Ma cosa c’entra tutto questo con l’astensionismo?

Nel 900 alcuni importanti scienziati sociali (James Buchanan grazie ad alcuni postulati su questa teoria fu premiato con il Nobel nel 1986) svilupparono la teoria della scelta pubblica (Public choice), parte della quale ci dice che in una democrazia, il meccanismo che muove politici e elettori è identico al meccanismo che muove produttori e consumatori nel mercato: un vero e proprio “mercato dei voti”.

I politici non vengono considerati come benevoli monarchi illuminati che perseguono prioritariamente il benessere collettivo. Bensì attori razionali guidati anche da interessi egoistici: il principale essere rieletti.

Per essere eletti i politici proveranno a soddisfare le richieste dei votanti, questo comporta una serie di problematiche: non sempre il desiderio dei votanti è compatibile con la ragione di Stato ( qui entrano in ballo fattori come “l’istruzione dell’elettorato” e non è questa la sede per affrontare l’argomento), ma soprattutto al contrario del mercato classico, nell’ambito delle decisioni collettive, non può mai esserci una corrispondenza così precisa tra l’azione individuale e il risultato. Il votante riconoscerà l’esistenza di costi e benefici associati all’intervento pubblico, ma né la sua parte di benefici, né la sua parte di costi possono essere da lui stimati con una facilità paragonabile a quella delle scelte di mercato. In sintesi, non tutti riescono ad ottimizzare le proprie richieste, ma quantomeno possono influenzare i rappresentanti nell’accogliere quelle istanze.

Sotto questa lente astenersi dal voto diventa estremamente controproducente, altro che “segnale alla politica”. Basti pensare che, dati 2 schieramenti chiamati brutalmente” Male” e “Zero” in base a qualsiasi criterio, sia esso etico o anche solo egoistico, di tutela delle proprie istanze, con 20 voti su una base di 60 il “Male” avrà 1/3 dei seggi; qualora la base si allargasse a 100 votanti i seggi del “Male” diverrebbero 1/5. Ciò significa che astenersi favorisce paradossalmente la parte per cui non vorremmo votare mai e sfavorisce quella che, anche in minima parte, potrebbe tutelare i nostri interessi.

C’è da dire che il meccanismo non è valido per gli istituti di democrazia diretta ove sia previsto un quorum, come i Referendum nel nostro Ordinamento (a parte quello confermativo).
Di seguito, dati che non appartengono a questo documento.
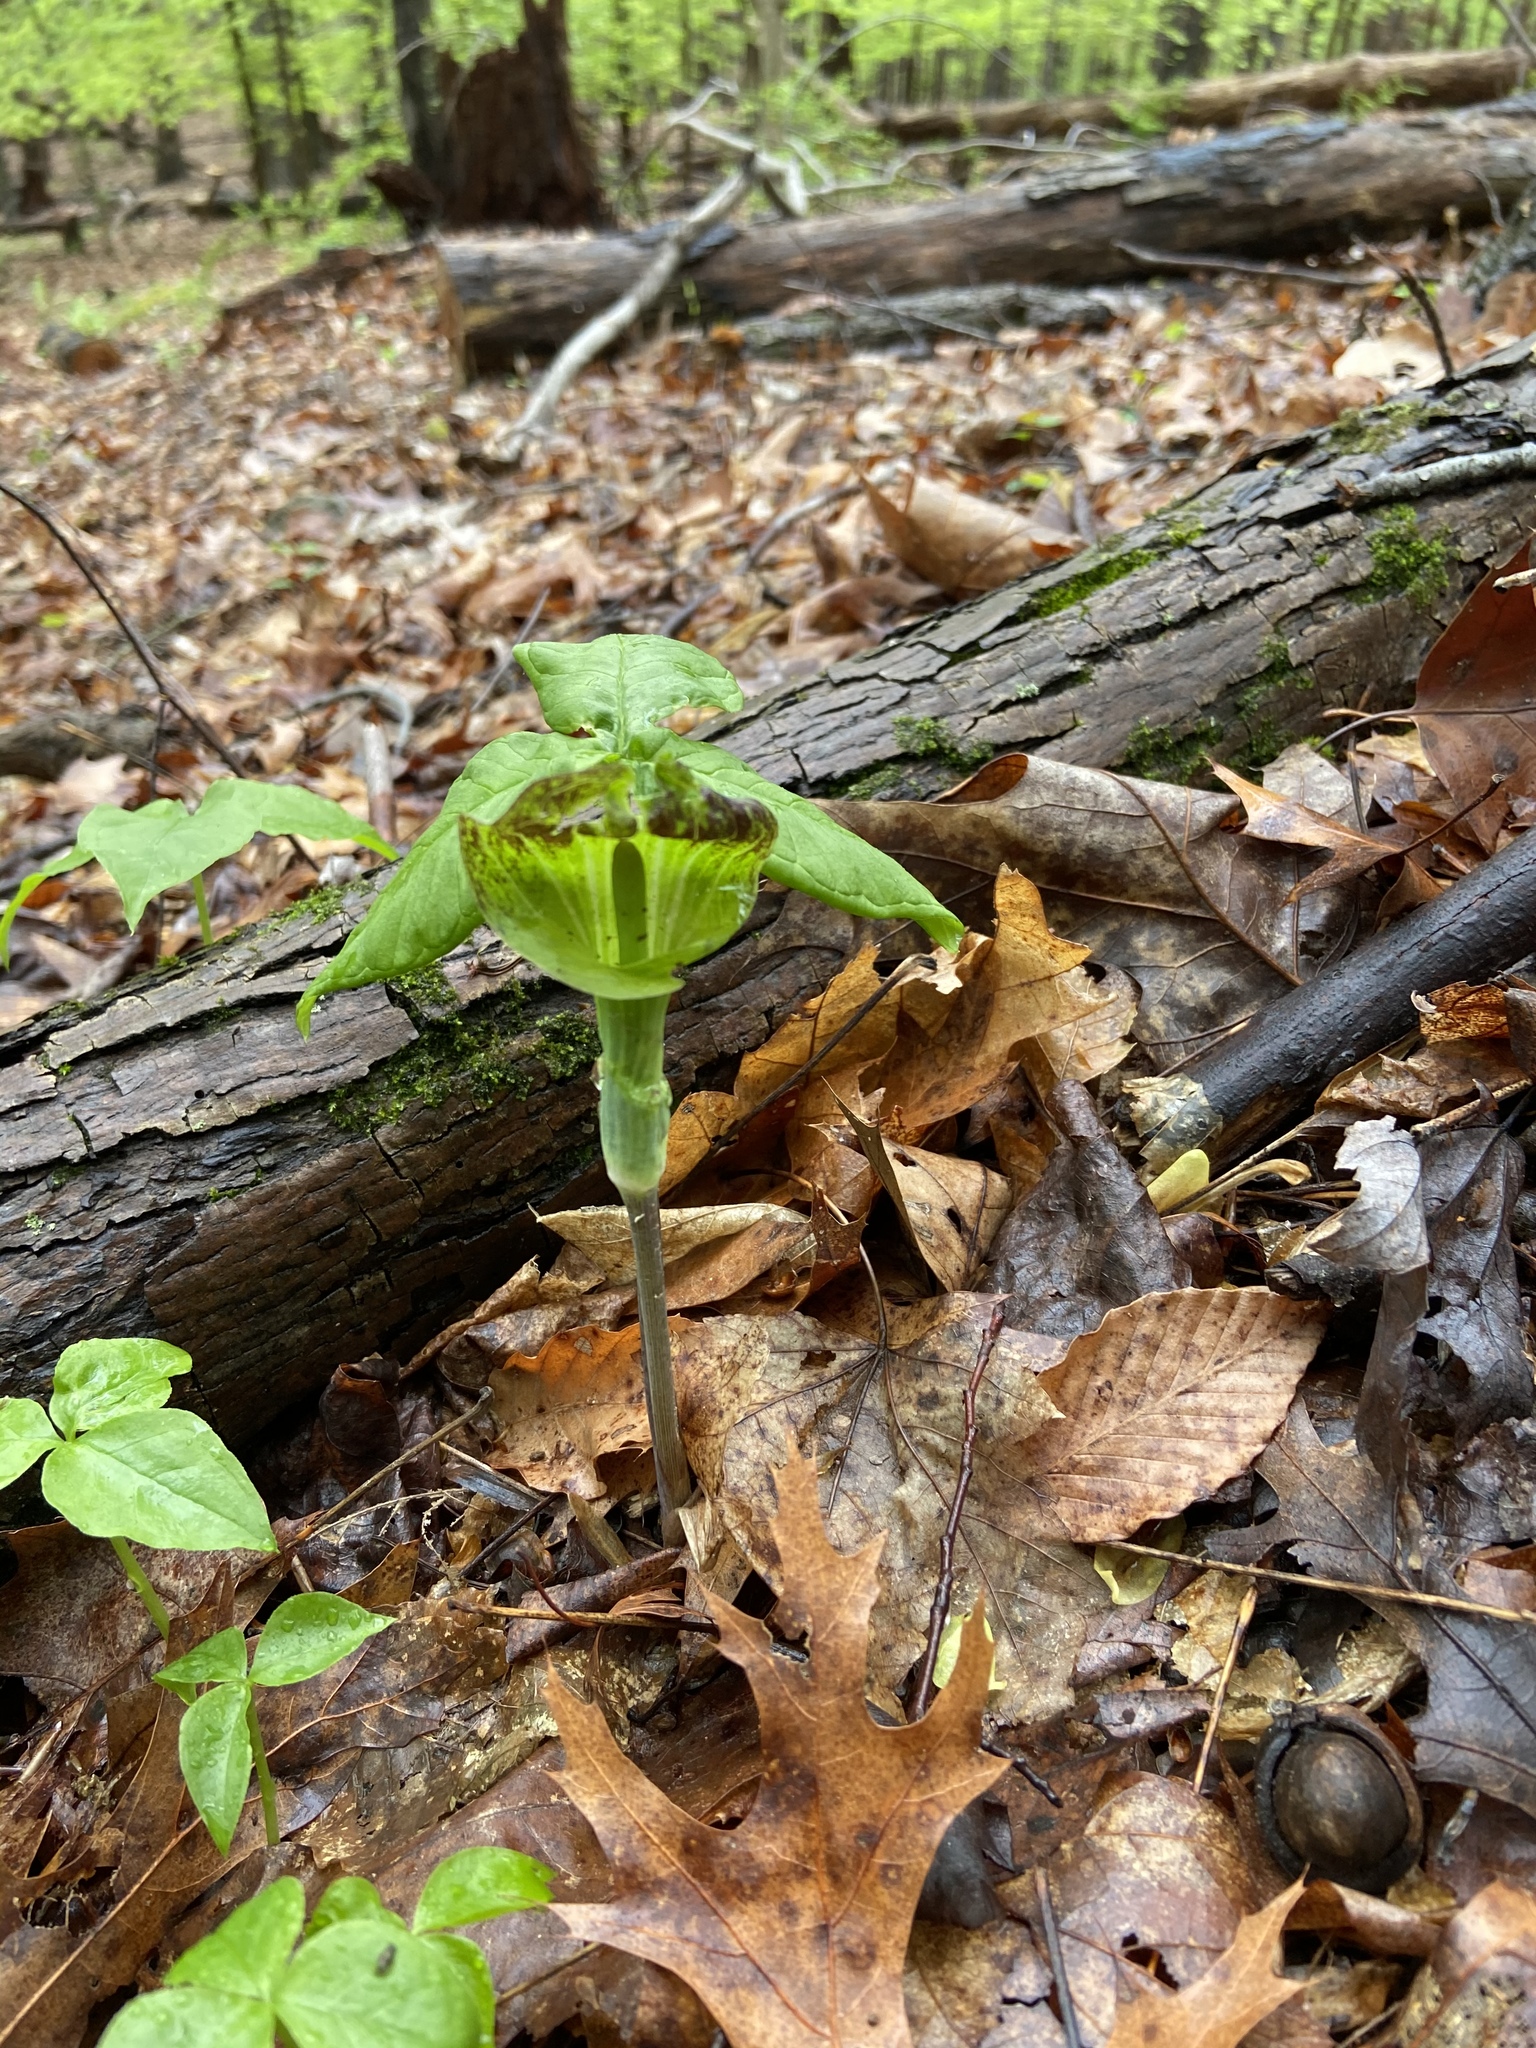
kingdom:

Per questo tra i deficit normativi di cui sopra, ci sentiamo di inserire anche l’abrogazione del “raggiungimento del quorum”, in modo da sensibilizzare i cittadini verso la responsabilità dell’astenersi.

Così il costituzionalista Zagrebelsky, in un suo editoriale: “Il voto è un mercato. La parola può sembrare odiosa e lo è se il “bene” offerto è il favoritismo, il patronage d’interessi particolari a danno di quelli comuni, il clientelismo, la promessa d’illegalità, la corruzione, la partecipazione in opache strutture d’interessi…La merce offerta sul mercato elettorale può, tuttavia, essere altra: onestà, esperienza, competenza, idee e ideali concreti di vita comune. Questa è la merce che manca al popolo di chi si astiene”.